Appendix A: File Changes Summary

New Files

File Phase Size (est.) Purpose
language_registry.go 1 ~500 lines Language registry and metadata
language_registry_test.go 1 ~300 lines Registry tests
language_detector.go 2 ~400 lines Language detection
language_detector_test.go 2 ~250 lines Detection tests
code_chunkers.go 3 ~800 lines Code-aware chunkers
code_chunkers_test.go 3 ~500 lines Chunker tests
doc_extractors.go 4 ~600 lines Documentation extractors
doc_extractors_test.go 4 ~400 lines Extractor tests
syntax_highlighters.go 5 ~600 lines Syntax highlighting
syntax_highlighters_test.go 5 ~400 lines Highlighter tests
code_formatters.go 6 ~500 lines Code formatters
code_formatters_test.go 6 ~300 lines Formatter tests
language_integration_test.go T ~400 lines Integration tests
language_benchmark_test.go T ~200 lines Benchmark tests
RAG_Language_Support.md D ~500 lines User documentation
Total ~7,000 lines

Modified Files

File Phase Changes Impact
commands.go 1, 3, 5 Add registry usage, update chunking, add formatting Core
config.go 5, 6 Add language settings, formatter config Core
builtin_tools.go 6 Add auto-formatting to write_file Core
terminal.go 5 Add syntax highlighting UI
codeblock.go 3 Extend for language metadata Core
harvey.go 1 Initialize registry Core
Using_RAGs_with_Harvey.md D Update with new features Docs
ARCHITECTURE.md D Update with new components Docs
helptext.go D Update help text UI

Appendix B: Test Data Requirements

Sample Files Needed

testdata/language_support/
├── c/
│   ├── functions.c
│   ├── structures.c
│   ├── preprocessor.c
│   └── complex.c
├── cpp/
│   ├── classes.cpp
│   ├── templates.cpp
│   └── inheritance.cpp
├── pascal/
│   ├── procedures.pas
│   ├── types.pas
│   └── units.pas
├── oberon/
│   ├── module.Mod
│   └── procedures.Mod
├── lisp/
│   ├── functions.lisp
│   ├── macros.lisp
│   └── classes.lisp
├── basic/
│   ├── subroutines.bas
│   └── functions.bas
└── expected/
    ├── c_chunks.json
    ├── pascal_chunks.json
    └── ...

Test File Sizes


Appendix C: Configuration Examples

agents/harvey.yaml

# Language support configuration
language:
  # Enable auto-formatting on file write
  auto_format: true
  
  # Enable syntax highlighting in terminal
  syntax_highlight: true
  
  # Per-language settings
  languages:
    c:
      enabled: true
      formatter: "clang-format"
      formatter_args: ["-"]             # stdin mode; clang-format - reads from stdin
      formatter_mode: pipe              # pipe (default) or file
      chunking: "function"
      
    cpp:
      enabled: true
      formatter: "clang-format"
      formatter_args: ["-style=google", "-"]
      formatter_mode: pipe
      
    pascal:
      enabled: true
      formatter: "builtin"             # built-in Go formatter, no subprocess
      formatter_mode: pipe             # built-in always uses pipe mode
      
    oberon:
      enabled: true
      formatter: "builtin"
      formatter_mode: pipe
      # Example of a hypothetical file-mode-only formatter:
      # formatter: "oberon-format"
      # formatter_mode: file           # requires safe_mode: false in harvey.yaml
      
    lisp:
      enabled: true
      formatter: "builtin"  # or "sly" if installed
      
    basic:
      enabled: true
      formatter: "builtin"
      
    # Existing languages
    go:
      enabled: true
      formatter: "gofmt"
      
    python:
      enabled: true
      formatter: "black"
      
    javascript:
      enabled: true
      formatter: "prettier"
      formatter_args: ["--tab-width=2", "--single-quote"]

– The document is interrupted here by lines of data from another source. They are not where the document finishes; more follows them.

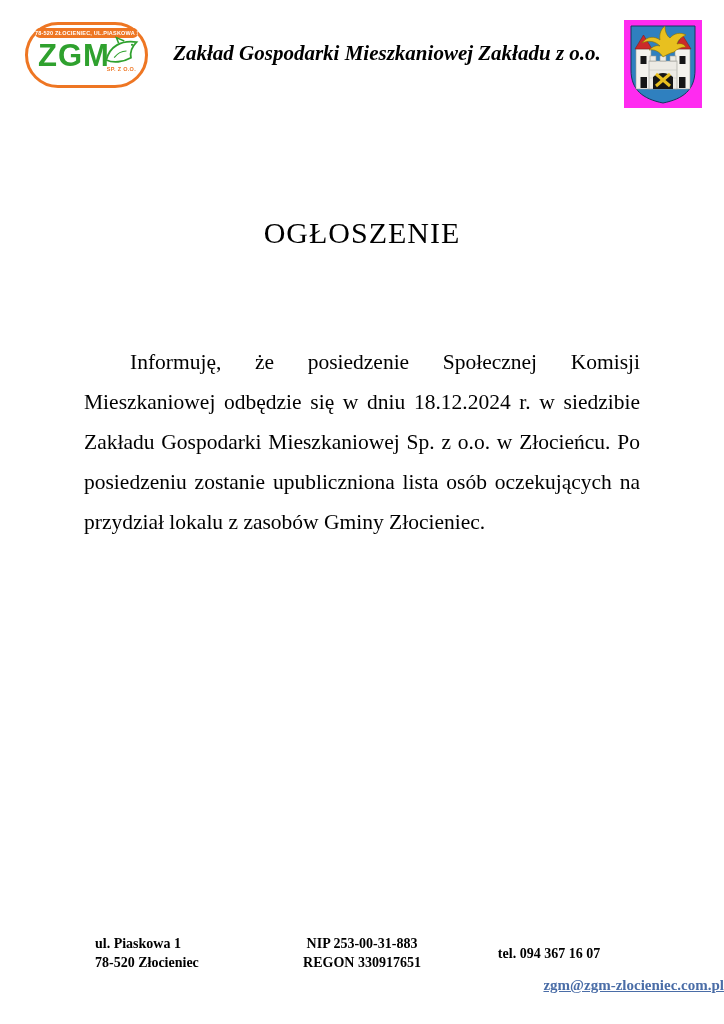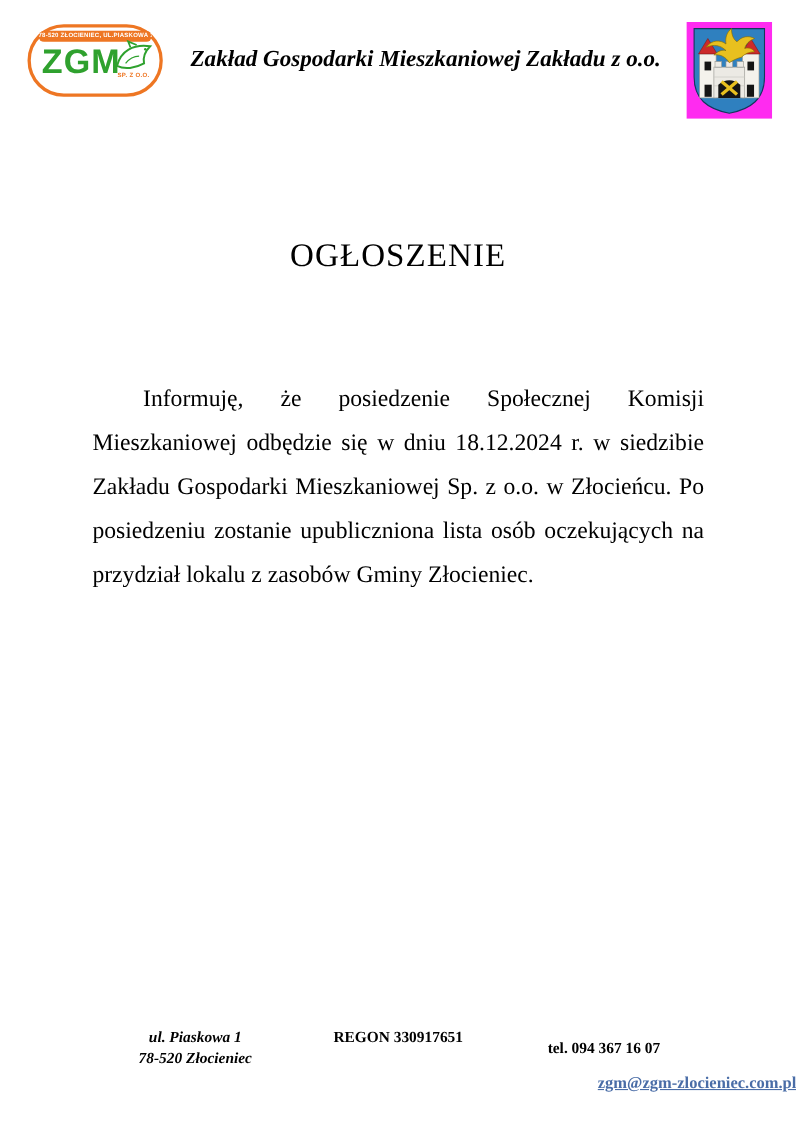--- a/index.html
+++ b/index.html
@@ -90,7 +90,7 @@
     position:absolute;left:0;top:930px;width:724px;height:94px;
     font-size:14px;line-height:19px;font-weight:bold;
   }
-  .footer-address{position:absolute;left:95px;top:4px;width:165px;text-align:center;font-style:italic;}
+  .footer-address{position:absolute;left:95px;top:4px;width:165px;}
   .footer-registry{position:absolute;left:252px;top:4px;width:220px;text-align:center;}
   .footer-phone{position:absolute;left:464px;top:14px;width:170px;text-align:center;}
   .footer-email{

Appendix D: Command Examples

New Commands

# Enable/disable auto-formatting
harvey> /config set language.auto_format true
harvey> /config set language.auto_format false

# Set formatter for a language
harvey> /config set language.c.formatter clang-format
harvey> /config set language.c.formatter_args "-style=llvm"

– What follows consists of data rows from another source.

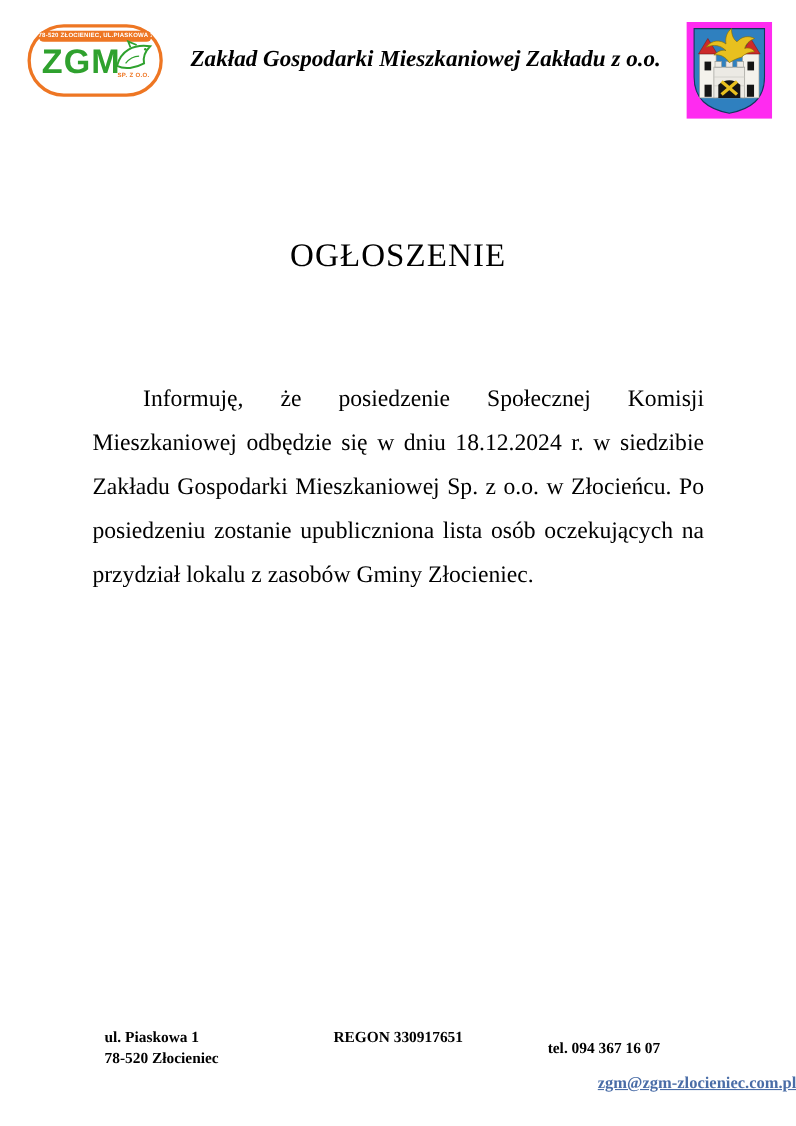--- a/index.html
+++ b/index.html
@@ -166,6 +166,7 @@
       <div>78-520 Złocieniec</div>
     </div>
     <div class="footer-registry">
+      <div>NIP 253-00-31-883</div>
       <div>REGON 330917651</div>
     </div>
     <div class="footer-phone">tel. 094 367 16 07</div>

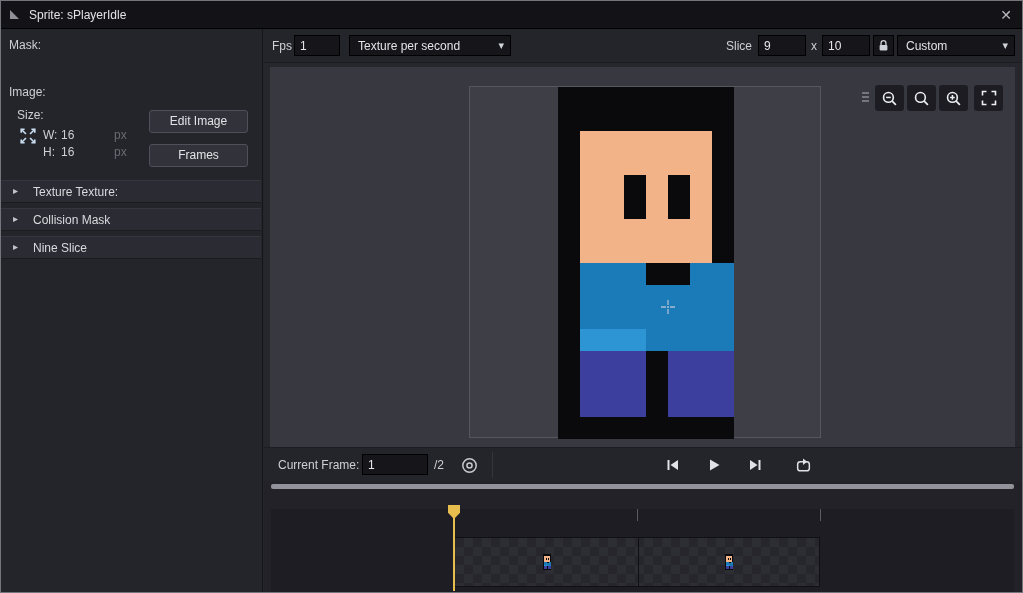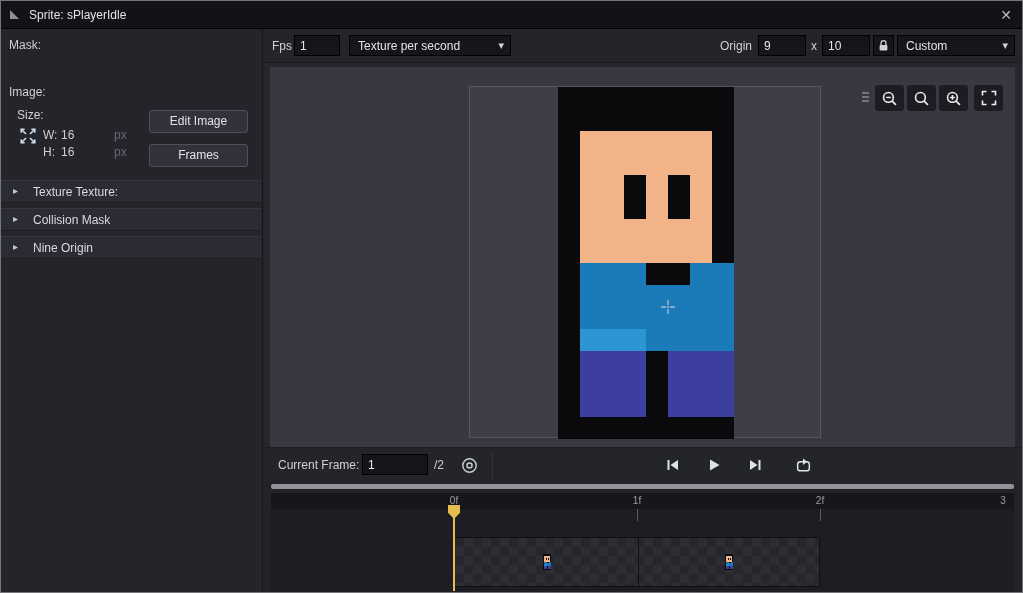--- a/index.html
+++ b/index.html
@@ -120,7 +120,7 @@
         <span class="chev">▾</span>
       </div>
 
-      <span class="abs lbl" style="right:270px;top:10px;">Origin</span>
+      <span class="abs lbl" style="right:270px;top:10px;">Slice</span>
       <input class="abs tinput" style="right: 216px; top: 6px; width: 48px;" readonly="" value="9">
       <span class="abs lbl" style="right:205px;top:10px;">x</span>
       <input class="abs tinput" style="right: 152px; top: 6px; width: 48px;" readonly="" value="10">

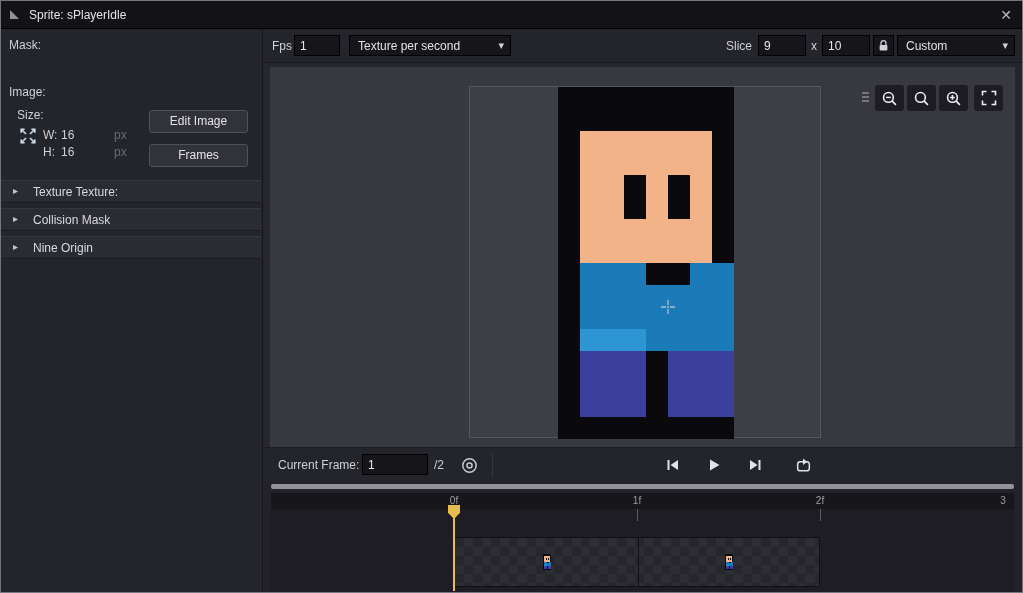--- a/index.html
+++ b/index.html
@@ -106,7 +106,7 @@
     </div>
     <div class="sectionbar" style="top:207px;">
       <span class="arr">▸</span>
-      <span class="slabel">Nine Origin</span>
+      <span class="slabel">Nine Slice</span>
     </div>
   </div>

# Enable/disable syntax highlighting
harvey> /config set language.syntax_highlight true

# Manually format a file
harvey> /format path/to/file.c

# Show supported languages
harvey> /languages list

# Show language info
harvey> /languages info c

# Test highlighting
harvey> /highlight c path/to/file.c

This plan is a living document. It will be updated as implementation progresses and as new requirements or constraints emerge.